Calorimetery is the science of measuring the heat change associated with either a physical or chemical process.

When an object is heated, its temperature increases and when the object cools, its temperature decreases.

Heat capacity (C) is the amount of heat (q) required to raise the temperature of an object one degree Celsius.

The units for heat capacity are J/^oC.

(The unit is read as Joules per degree Celsius).

The equation which describes this relationship is:

            C = q/ΔT

                        C = is the heat capacity of the object

                        q = is the amount of heat entering or leaving the object

                        The change in temperature (ΔT) of the object is defined as:

                        ΔT = T_final - T_initial

A positive value for heat (+q) means that heat is entering the object.  In this case, the final temperature of the object will be higher than the initial temperature.

A negative value for heat (-q) means that heat is leaving the object.  In this case, the final temperature of the will be lower than the initial temperature.

Example 1

How much heat is required to raise the temperature of an object from 25.00^oC to 60.00^oC, if the heat capacity of the object is 0.755 J/^oC?

Example 2

An object with a heat capacity of 38.25 J/^oC lost 4.593 kJ of heat.  If the initial temperature was 235.19 ^oC, calculate the final temperature after the cooling process.

Specific heat capacity (or simply specific heat) is the amount of heat required to raise the temperature of one gram of a substance one degree Celsius.

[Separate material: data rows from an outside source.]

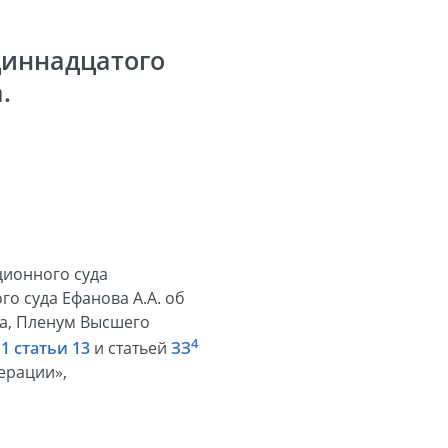
диннадцатого
.
ционного суда
о суда Ефанова А.А. об
да, Пленум Высшего
4
1 статьи 13
и статьей
ЗЗ
ерации»,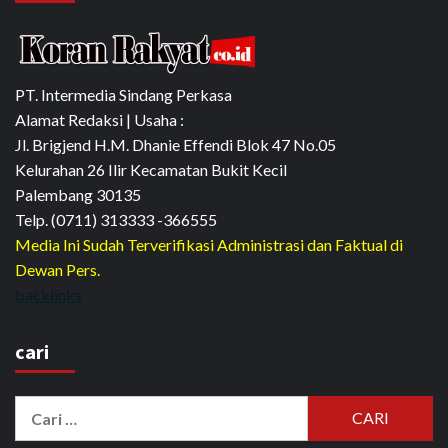
PT. Intermedia Sindang Perkasa
Alamat Redaksi | Usaha :
Jl. Brigjend H.M. Dhanie Effendi Blok 47 No.05
Kelurahan 26 Ilir Kecamatan Bukit Kecil
Palembang 30135
Telp. (0711) 313333 -366555
Media Ini Sudah Terverifikasi Administrasi dan Faktual di
Dewan Pers.
backlinks
cari
Cari
untuk: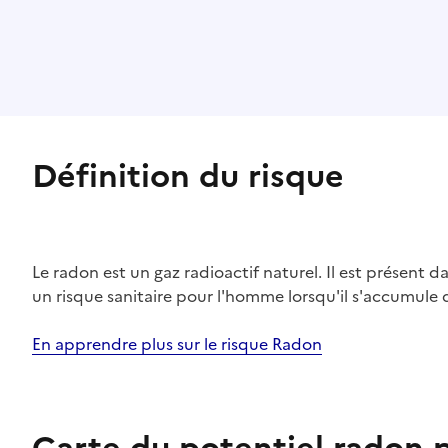
Définition du risque
Le radon est un gaz radioactif naturel. Il est présent dan
un risque sanitaire pour l'homme lorsqu'il s'accumule 
En apprendre plus sur le risque Radon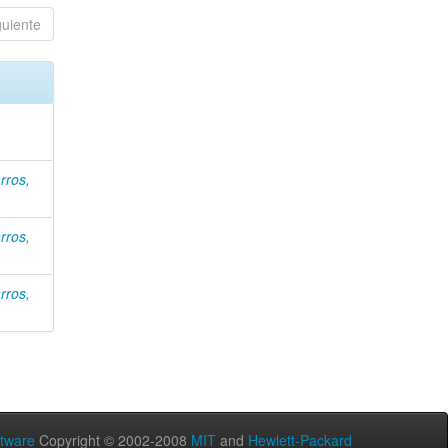
guiente
rros,
rros,
rros,
tware
Copyright © 2002-2008
MIT
and
Hewlett-Packard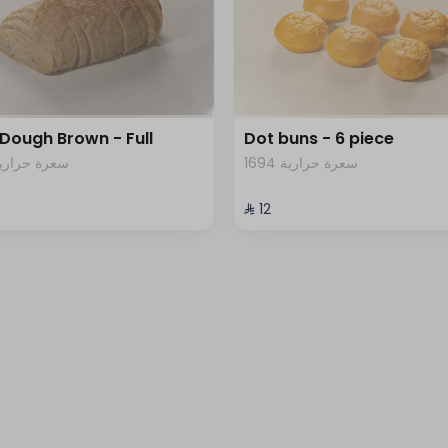
Dough Brown - Full
Dot buns - 6 piece
1694 سعرة حرارية
617 سعرة حرارية
⁨⁦‪‬ 12⁩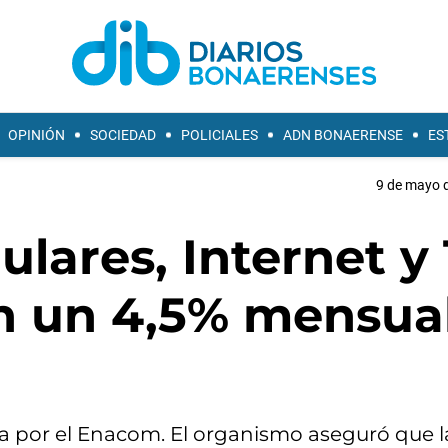
OPINIÓN
SOCIEDAD
POLICIALES
ADN BONAERENSE
ES
9 de mayo d
lulares, Internet y
án un 4,5% mensua
a por el Enacom. El organismo aseguró que l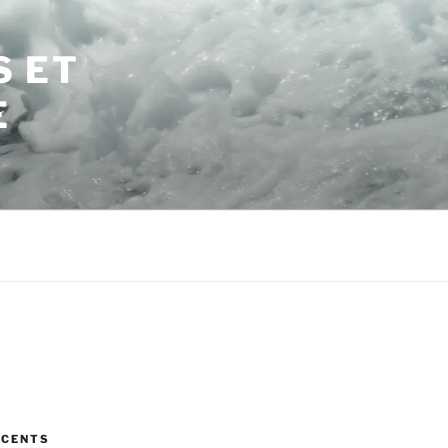
S ET
E
ÉCENTS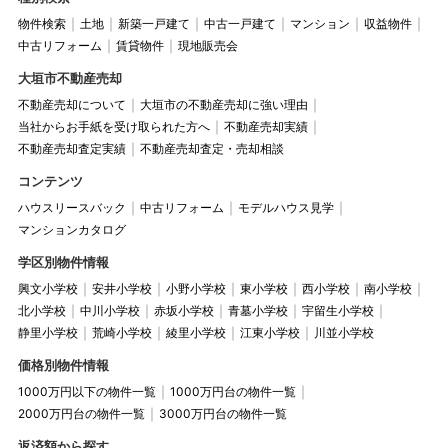
物件検索
土地
新築一戸建て
中古一戸建て
マンション
収益物件
中古リフォーム
賃貸物件
現地販売会
大垣市不動産売却
不動産売却について
大垣市の不動産売却に強い理由
当社からお手紙を受け取られた方へ
不動産売却実績
不動産売却査定実績
不動産売却査定・売却相談
コンテンツ
ハウスリースバック
中古リフォーム
モデルハウス見学
マンションカタログ
学区別物件情報
興文小学校
安井小学校
小野小学校
東小学校
西小学校
南小学校
北小学校
中川小学校
赤坂小学校
青墓小学校
宇留生小学校
静里小学校
荒崎小学校
綾里小学校
江東小学校
川並小学校
価格別物件情報
1000万円以下の物件一覧
1000万円台の物件一覧
2000万円台の物件一覧
3000万円台の物件一覧
返済額から探す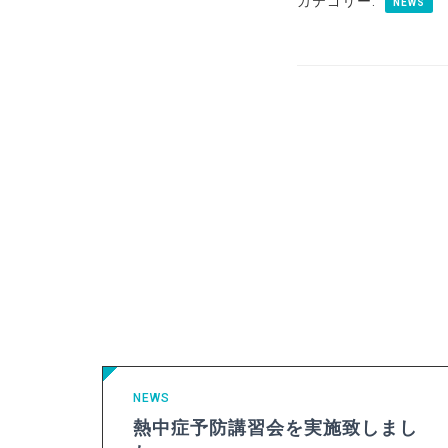
カテゴリー:
NEWS
NEWS
熱中症予防講習会を実施致しまし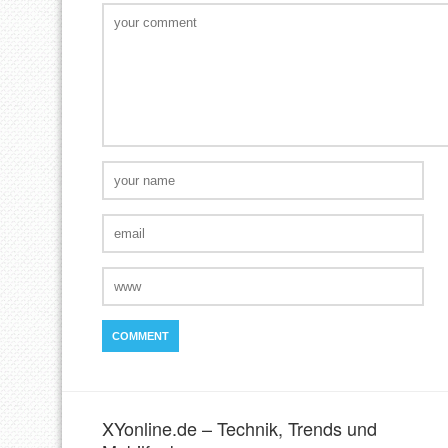
XYonline.de – Technik, Trends und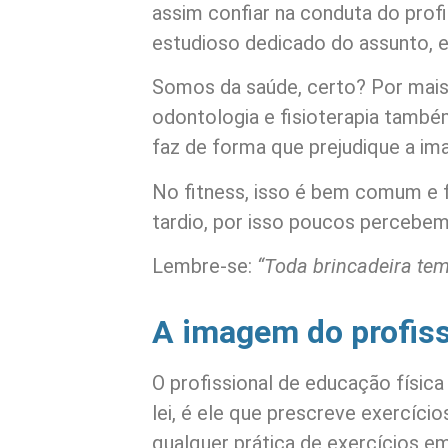
assim confiar na conduta do profi
estudioso dedicado do assunto, e
Somos da saúde, certo? Por mais
odontologia e fisioterapia també
faz de forma que prejudique a im
No fitness, isso é bem comum e
tardio, por isso poucos percebem 
Lembre-se:
“Toda brincadeira tem
A imagem do profiss
O profissional de educação físic
lei, é ele que prescreve exercíci
qualquer prática de exercícios 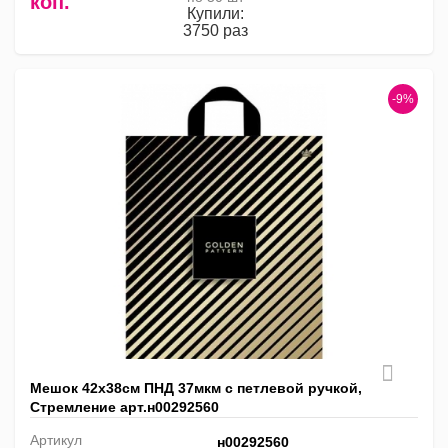
коп.
Купили:
3750 раз
-9%
Мешок 42х38см ПНД 37мкм с петлевой ручкой,
Стремление арт.н00292560
Артикул
н00292560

The mathematical equation which describes this relationship is:

            q = (mass of the substance)(specific heat of the substance)(ΔT)

Example 3

What amount of heat is released when a 100.0 gram sample of copper cools from 95.00°C to 65.00°C?  The specific heat capacity of copper is 0.382 J/g×°C.

Calorimeter

A calorimeter is a device used to measure heat changes that accompany physical or chemical processes.

Exothermic processes carried out inside a calorimeter result with an increase of the calorimeter temperature. 

Endothermic processes carried out inside a calorimeter result with a decrease of the calorimeter temperature. 

The heat given off in an exothermic process will be the same amount of heat gained by the calorimeter.

The heat absorbed in an endothermic process is the same amount of heat lost by the calorimeter.

The heat change of the process is therefore equal to, but opposite in sign to the heat change of the calorimeter.

            - q_process  = q_cal

Example 4

A 123.57 g sample of iron was heated to 100.00^oC and then placed in a calorimeter with a heat capacity of 209.2 J/^oC.  The temperature of the calorimeter rose from 20.00^oC to 36.80^oC.  Calculate the specific heat capacity of iron.

When a chemical reaction is carried out inside a calorimeter, the heat lost or absorbed by the reaction (q_rxn) is equal to but opposite in sign to the heat gained or lost by the calorimeter (q_cal).

            - q_rxn  = q_cal

Example 5

A certain calorimeter has a heat capacity of 8.952 kJ/^oC.  When a 3.500 g sample of carbon was burned to CO₂ in the calorimeter, the temperature of the calorimeter rose from 25.00 ^oC to 38.18 ^oC.  What is the heat of combustion of carbon in joules per gram?